_Records supplied_:
====================
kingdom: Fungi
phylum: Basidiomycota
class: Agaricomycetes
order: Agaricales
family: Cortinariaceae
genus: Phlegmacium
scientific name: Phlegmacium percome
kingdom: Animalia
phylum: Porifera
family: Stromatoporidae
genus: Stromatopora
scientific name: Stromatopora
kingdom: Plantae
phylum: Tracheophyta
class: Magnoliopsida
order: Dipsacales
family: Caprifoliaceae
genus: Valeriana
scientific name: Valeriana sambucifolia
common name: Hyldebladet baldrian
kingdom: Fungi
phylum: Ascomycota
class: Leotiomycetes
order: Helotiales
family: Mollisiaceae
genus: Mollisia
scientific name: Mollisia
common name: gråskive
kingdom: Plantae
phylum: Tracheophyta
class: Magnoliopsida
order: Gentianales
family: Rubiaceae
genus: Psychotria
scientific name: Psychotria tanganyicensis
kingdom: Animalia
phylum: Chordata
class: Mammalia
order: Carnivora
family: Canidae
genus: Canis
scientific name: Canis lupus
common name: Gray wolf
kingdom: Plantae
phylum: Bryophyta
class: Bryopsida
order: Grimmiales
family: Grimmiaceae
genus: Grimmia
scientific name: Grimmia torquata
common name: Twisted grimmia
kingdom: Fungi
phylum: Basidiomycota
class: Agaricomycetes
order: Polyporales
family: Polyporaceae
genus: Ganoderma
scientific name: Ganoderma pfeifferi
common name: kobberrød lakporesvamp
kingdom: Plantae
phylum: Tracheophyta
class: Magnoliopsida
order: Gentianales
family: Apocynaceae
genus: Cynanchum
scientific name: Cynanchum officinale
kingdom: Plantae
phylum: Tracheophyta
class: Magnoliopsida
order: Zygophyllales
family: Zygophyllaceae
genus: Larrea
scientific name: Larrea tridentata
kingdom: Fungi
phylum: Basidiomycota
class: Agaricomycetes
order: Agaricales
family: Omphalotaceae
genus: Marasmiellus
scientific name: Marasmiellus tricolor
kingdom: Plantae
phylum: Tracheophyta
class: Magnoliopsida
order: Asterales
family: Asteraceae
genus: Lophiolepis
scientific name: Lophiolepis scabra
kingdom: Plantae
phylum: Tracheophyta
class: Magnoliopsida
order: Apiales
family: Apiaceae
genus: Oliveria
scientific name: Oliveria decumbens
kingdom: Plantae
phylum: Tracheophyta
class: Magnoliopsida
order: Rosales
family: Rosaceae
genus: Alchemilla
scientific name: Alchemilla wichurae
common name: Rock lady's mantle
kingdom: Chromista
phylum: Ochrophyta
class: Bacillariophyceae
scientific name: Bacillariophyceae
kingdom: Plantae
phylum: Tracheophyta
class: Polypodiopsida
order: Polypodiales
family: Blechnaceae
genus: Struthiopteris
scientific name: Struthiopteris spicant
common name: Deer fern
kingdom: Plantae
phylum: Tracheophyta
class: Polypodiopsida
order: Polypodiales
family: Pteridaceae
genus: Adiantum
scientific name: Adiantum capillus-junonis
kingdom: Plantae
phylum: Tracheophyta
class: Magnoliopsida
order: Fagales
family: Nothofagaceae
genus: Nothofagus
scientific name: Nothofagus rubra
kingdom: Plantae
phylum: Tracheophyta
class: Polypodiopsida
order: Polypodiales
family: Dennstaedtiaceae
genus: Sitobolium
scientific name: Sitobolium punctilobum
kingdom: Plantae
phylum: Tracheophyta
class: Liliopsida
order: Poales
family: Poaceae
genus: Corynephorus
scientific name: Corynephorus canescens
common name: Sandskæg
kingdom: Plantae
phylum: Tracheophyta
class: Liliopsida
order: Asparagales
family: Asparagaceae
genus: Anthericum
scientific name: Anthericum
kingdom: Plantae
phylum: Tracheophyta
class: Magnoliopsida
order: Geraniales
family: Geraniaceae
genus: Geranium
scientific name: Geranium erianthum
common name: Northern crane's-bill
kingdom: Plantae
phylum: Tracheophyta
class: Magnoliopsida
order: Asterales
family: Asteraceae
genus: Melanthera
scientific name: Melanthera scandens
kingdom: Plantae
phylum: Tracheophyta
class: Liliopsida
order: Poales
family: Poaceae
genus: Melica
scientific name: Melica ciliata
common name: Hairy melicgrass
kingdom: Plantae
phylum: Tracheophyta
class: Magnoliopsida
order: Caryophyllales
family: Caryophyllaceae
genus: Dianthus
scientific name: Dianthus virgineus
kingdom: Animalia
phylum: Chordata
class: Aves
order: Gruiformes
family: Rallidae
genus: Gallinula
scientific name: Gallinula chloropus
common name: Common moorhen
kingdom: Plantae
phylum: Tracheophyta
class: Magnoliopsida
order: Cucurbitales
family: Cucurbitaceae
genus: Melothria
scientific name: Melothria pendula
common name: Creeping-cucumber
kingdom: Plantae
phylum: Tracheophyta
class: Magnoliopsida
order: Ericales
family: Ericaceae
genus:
====================
_Challenge_:
Recast every line from all the items above as a Markdown table with two columns, Row and Line. Number each row and leave out blank lines.

_Written response_:
| Row | Line |
|---|---|
| 1 | kingdom: Fungi |
| 2 | phylum: Basidiomycota |
| 3 | class: Agaricomycetes |
| 4 | order: Agaricales |
| 5 | family: Cortinariaceae |
| 6 | genus: Phlegmacium |
| 7 | scientific name: Phlegmacium percome |
| 8 | kingdom: Animalia |
| 9 | phylum: Porifera |
| 10 | family: Stromatoporidae |
| 11 | genus: Stromatopora |
| 12 | scientific name: Stromatopora |
| 13 | kingdom: Plantae |
| 14 | phylum: Tracheophyta |
| 15 | class: Magnoliopsida |
| 16 | order: Dipsacales |
| 17 | family: Caprifoliaceae |
| 18 | genus: Valeriana |
| 19 | scientific name: Valeriana sambucifolia |
| 20 | common name: Hyldebladet baldrian |
| 21 | kingdom: Fungi |
| 22 | phylum: Ascomycota |
| 23 | class: Leotiomycetes |
| 24 | order: Helotiales |
| 25 | family: Mollisiaceae |
| 26 | genus: Mollisia |
| 27 | scientific name: Mollisia |
| 28 | common name: gråskive |
| 29 | kingdom: Plantae |
| 30 | phylum: Tracheophyta |
| 31 | class: Magnoliopsida |
| 32 | order: Gentianales |
| 33 | family: Rubiaceae |
| 34 | genus: Psychotria |
| 35 | scientific name: Psychotria tanganyicensis |
| 36 | kingdom: Animalia |
| 37 | phylum: Chordata |
| 38 | class: Mammalia |
| 39 | order: Carnivora |
| 40 | family: Canidae |
| 41 | genus: Canis |
| 42 | scientific name: Canis lupus |
| 43 | common name: Gray wolf |
| 44 | kingdom: Plantae |
| 45 | phylum: Bryophyta |
| 46 | class: Bryopsida |
| 47 | order: Grimmiales |
| 48 | family: Grimmiaceae |
| 49 | genus: Grimmia |
| 50 | scientific name: Grimmia torquata |
| 51 | common name: Twisted grimmia |
| 52 | kingdom: Fungi |
| 53 | phylum: Basidiomycota |
| 54 | class: Agaricomycetes |
| 55 | order: Polyporales |
| 56 | family: Polyporaceae |
| 57 | genus: Ganoderma |
| 58 | scientific name: Ganoderma pfeifferi |
| 59 | common name: kobberrød lakporesvamp |
| 60 | kingdom: Plantae |
| 61 | phylum: Tracheophyta |
| 62 | class: Magnoliopsida |
| 63 | order: Gentianales |
| 64 | family: Apocynaceae |
| 65 | genus: Cynanchum |
| 66 | scientific name: Cynanchum officinale |
| 67 | kingdom: Plantae |
| 68 | phylum: Tracheophyta |
| 69 | class: Magnoliopsida |
| 70 | order: Zygophyllales |
| 71 | family: Zygophyllaceae |
| 72 | genus: Larrea |
| 73 | scientific name: Larrea tridentata |
| 74 | kingdom: Fungi |
| 75 | phylum: Basidiomycota |
| 76 | class: Agaricomycetes |
| 77 | order: Agaricales |
| 78 | family: Omphalotaceae |
| 79 | genus: Marasmiellus |
| 80 | scientific name: Marasmiellus tricolor |
| 81 | kingdom: Plantae |
| 82 | phylum: Tracheophyta |
| 83 | class: Magnoliopsida |
| 84 | order: Asterales |
| 85 | family: Asteraceae |
| 86 | genus: Lophiolepis |
| 87 | scientific name: Lophiolepis scabra |
| 88 | kingdom: Plantae |
| 89 | phylum: Tracheophyta |
| 90 | class: Magnoliopsida |
| 91 | order: Apiales |
| 92 | family: Apiaceae |
| 93 | genus: Oliveria |
| 94 | scientific name: Oliveria decumbens |
| 95 | kingdom: Plantae |
| 96 | phylum: Tracheophyta |
| 97 | class: Magnoliopsida |
| 98 | order: Rosales |
| 99 | family: Rosaceae |
| 100 | genus: Alchemilla |
| 101 | scientific name: Alchemilla wichurae |
| 102 | common name: Rock lady's mantle |
| 103 | kingdom: Chromista |
| 104 | phylum: Ochrophyta |
| 105 | class: Bacillariophyceae |
| 106 | scientific name: Bacillariophyceae |
| 107 | kingdom: Plantae |
| 108 | phylum: Tracheophyta |
| 109 | class: Polypodiopsida |
| 110 | order: Polypodiales |
| 111 | family: Blechnaceae |
| 112 | genus: Struthiopteris |
| 113 | scientific name: Struthiopteris spicant |
| 114 | common name: Deer fern |
| 115 | kingdom: Plantae |
| 116 | phylum: Tracheophyta |
| 117 | class: Polypodiopsida |
| 118 | order: Polypodiales |
| 119 | family: Pteridaceae |
| 120 | genus: Adiantum |
| 121 | scientific name: Adiantum capillus-junonis |
| 122 | kingdom: Plantae |
| 123 | phylum: Tracheophyta |
| 124 | class: Magnoliopsida |
| 125 | order: Fagales |
| 126 | family: Nothofagaceae |
| 127 | genus: Nothofagus |
| 128 | scientific name: Nothofagus rubra |
| 129 | kingdom: Plantae |
| 130 | phylum: Tracheophyta |
| 131 | class: Polypodiopsida |
| 132 | order: Polypodiales |
| 133 | family: Dennstaedtiaceae |
| 134 | genus: Sitobolium |
| 135 | scientific name: Sitobolium punctilobum |
| 136 | kingdom: Plantae |
| 137 | phylum: Tracheophyta |
| 138 | class: Liliopsida |
| 139 | order: Poales |
| 140 | family: Poaceae |
| 141 | genus: Corynephorus |
| 142 | scientific name: Corynephorus canescens |
| 143 | common name: Sandskæg |
| 144 | kingdom: Plantae |
| 145 | phylum: Tracheophyta |
| 146 | class: Liliopsida |
| 147 | order: Asparagales |
| 148 | family: Asparagaceae |
| 149 | genus: Anthericum |
| 150 | scientific name: Anthericum |
| 151 | kingdom: Plantae |
| 152 | phylum: Tracheophyta |
| 153 | class: Magnoliopsida |
| 154 | order: Geraniales |
| 155 | family: Geraniaceae |
| 156 | genus: Geranium |
| 157 | scientific name: Geranium erianthum |
| 158 | common name: Northern crane's-bill |
| 159 | kingdom: Plantae |
| 160 | phylum: Tracheophyta |
| 161 | class: Magnoliopsida |
| 162 | order: Asterales |
| 163 | family: Asteraceae |
| 164 | genus: Melanthera |
| 165 | scientific name: Melanthera scandens |
| 166 | kingdom: Plantae |
| 167 | phylum: Tracheophyta |
| 168 | class: Liliopsida |
| 169 | order: Poales |
| 170 | family: Poaceae |
| 171 | genus: Melica |
| 172 | scientific name: Melica ciliata |
| 173 | common name: Hairy melicgrass |
| 174 | kingdom: Plantae |
| 175 | phylum: Tracheophyta |
| 176 | class: Magnoliopsida |
| 177 | order: Caryophyllales |
| 178 | family: Caryophyllaceae |
| 179 | genus: Dianthus |
| 180 | scientific name: Dianthus virgineus |
| 181 | kingdom: Animalia |
| 182 | phylum: Chordata |
| 183 | class: Aves |
| 184 | order: Gruiformes |
| 185 | family: Rallidae |
| 186 | genus: Gallinula |
| 187 | scientific name: Gallinula chloropus |
| 188 | common name: Common moorhen |
| 189 | kingdom: Plantae |
| 190 | phylum: Tracheophyta |
| 191 | class: Magnoliopsida |
| 192 | order: Cucurbitales |
| 193 | family: Cucurbitaceae |
| 194 | genus: Melothria |
| 195 | scientific name: Melothria pendula |
| 196 | common name: Creeping-cucumber |
| 197 | kingdom: Plantae |
| 198 | phylum: Tracheophyta |
| 199 | class: Magnoliopsida |
| 200 | order: Ericales |
| 201 | family: Ericaceae |
| 202 | genus: |